#### Work required:
Edit the rows below so that every "Yargı Yayınevi" becomes "Yargı Kitabevi", leaving the rest of the text unchanged. Omit the pictures from your answer.

#### Data shown:
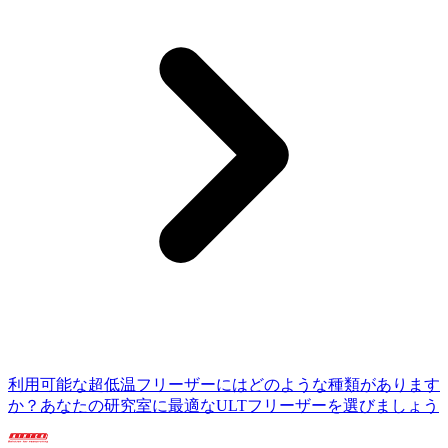
利用可能な超低温フリーザーにはどのような種類があります
か？あなたの研究室に最適なULTフリーザーを選びましょう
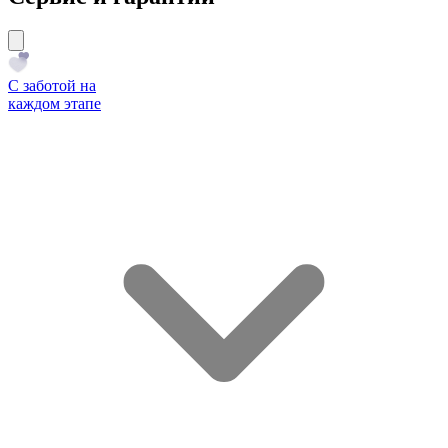
С заботой на
каждом этапе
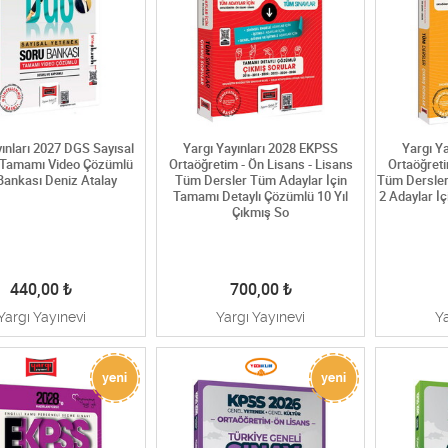
yınları 2027 DGS Sayısal
Yargı Yayınları 2028 EKPSS
Yargı Y
 Tamamı Video Çözümlü
Ortaöğretim - Ön Lisans - Lisans
Ortaöğreti
Bankası Deniz Atalay
Tüm Dersler Tüm Adaylar İçin
Tüm Dersler
Tamamı Detaylı Çözümlü 10 Yıl
2 Adaylar İ
Çıkmış So
440,00
₺
700,00
₺
Yargı Yayınevi
Yargı Yayınevi
Y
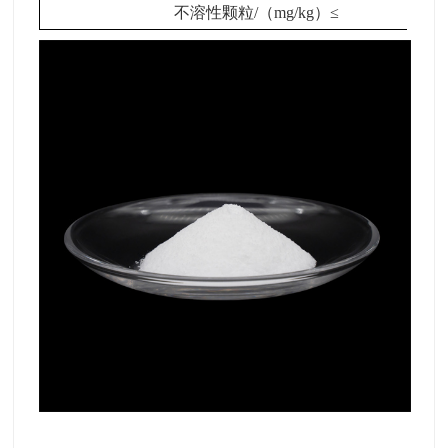
不溶性颗粒/（mg/kg）≤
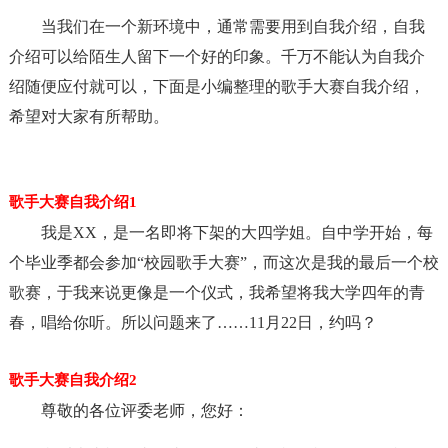
当我们在一个新环境中，通常需要用到自我介绍，自我
介绍可以给陌生人留下一个好的印象。千万不能认为自我介
绍随便应付就可以，下面是小编整理的歌手大赛自我介绍，
希望对大家有所帮助。
歌手大赛自我介绍1
我是XX，是一名即将下架的大四学姐。自中学开始，每
个毕业季都会参加“校园歌手大赛”，而这次是我的最后一个校
歌赛，于我来说更像是一个仪式，我希望将我大学四年的青
春，唱给你听。所以问题来了……11月22日，约吗？
歌手大赛自我介绍2
尊敬的各位评委老师，您好：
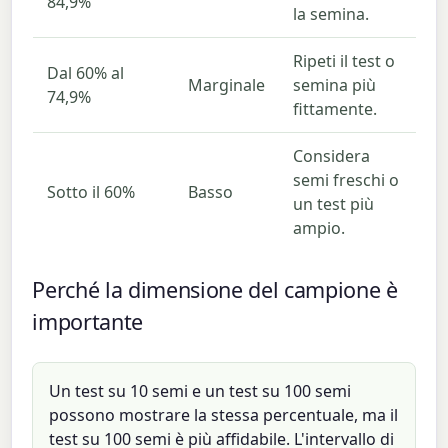
84,9%
la semina.
Ripeti il test o
Dal 60% al
Marginale
semina più
74,9%
fittamente.
Considera
semi freschi o
Sotto il 60%
Basso
un test più
ampio.
Perché la dimensione del campione è
importante
Un test su 10 semi e un test su 100 semi
possono mostrare la stessa percentuale, ma il
test su 100 semi è più affidabile. L'intervallo di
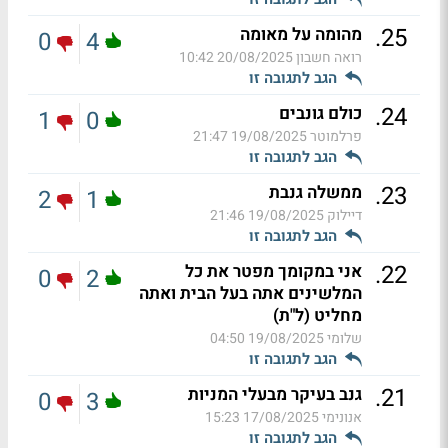
.
25
מהומה על מאומה
0
4
רואה חשבון
20/08/2025 10:42
הגב לתגובה זו
.
24
כולם גונבים
1
0
פרלמוטר
19/08/2025 21:47
הגב לתגובה זו
.
23
ממשלה גנבת
2
1
דיילוק
19/08/2025 21:46
הגב לתגובה זו
.
22
אני במקומך מפטר את כל
0
2
המלשינים אתה בעל הבית ואתה
מחליט (ל"ת)
שלומי
19/08/2025 04:50
הגב לתגובה זו
.
21
גנב בעיקר מבעלי המניות
0
3
אנונימי
17/08/2025 15:23
הגב לתגובה זו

#### Answer to the problem:
利用可能な超低温フリーザーにはどのような種類があります
か？あなたの研究室に最適なULTフリーザーを選びましょう
С заботой на
каждом этапе
yınları 2027 DGS Sayısal
Yargı Yayınları 2028 EKPSS
Yargı Y
 Tamamı Video Çözümlü
Ortaöğretim - Ön Lisans - Lisans
Ortaöğreti
Bankası Deniz Atalay
Tüm Dersler Tüm Adaylar İçin
Tüm Dersler
Tamamı Detaylı Çözümlü 10 Yıl
2 Adaylar İ
Çıkmış So
440,00
₺
700,00
₺
Yargı Kitabevi
Yargı Kitabevi
Y
不溶性颗粒/（mg/kg）≤
当我们在一个新环境中，通常需要用到自我介绍，自我
介绍可以给陌生人留下一个好的印象。千万不能认为自我介
绍随便应付就可以，下面是小编整理的歌手大赛自我介绍，
希望对大家有所帮助。
歌手大赛自我介绍1
我是XX，是一名即将下架的大四学姐。自中学开始，每
个毕业季都会参加“校园歌手大赛”，而这次是我的最后一个校
歌赛，于我来说更像是一个仪式，我希望将我大学四年的青
春，唱给你听。所以问题来了……11月22日，约吗？
歌手大赛自我介绍2
尊敬的各位评委老师，您好：
84,9%
la semina.
Ripeti il test o
Dal 60% al
Marginale
semina più
74,9%
fittamente.
Considera
semi freschi o
Sotto il 60%
Basso
un test più
ampio.
Perché la dimensione del campione è
importante
Un test su 10 semi e un test su 100 semi
possono mostrare la stessa percentuale, ma il
test su 100 semi è più affidabile. L'intervallo di
.
25
מהומה על מאומה
0
4
רואה חשבון
20/08/2025 10:42
הגב לתגובה זו
.
24
כולם גונבים
1
0
פרלמוטר
19/08/2025 21:47
הגב לתגובה זו
.
23
ממשלה גנבת
2
1
דיילוק
19/08/2025 21:46
הגב לתגובה זו
.
22
אני במקומך מפטר את כל
0
2
המלשינים אתה בעל הבית ואתה
מחליט (ל"ת)
שלומי
19/08/2025 04:50
הגב לתגובה זו
.
21
גנב בעיקר מבעלי המניות
0
3
אנונימי
17/08/2025 15:23
הגב לתגובה זו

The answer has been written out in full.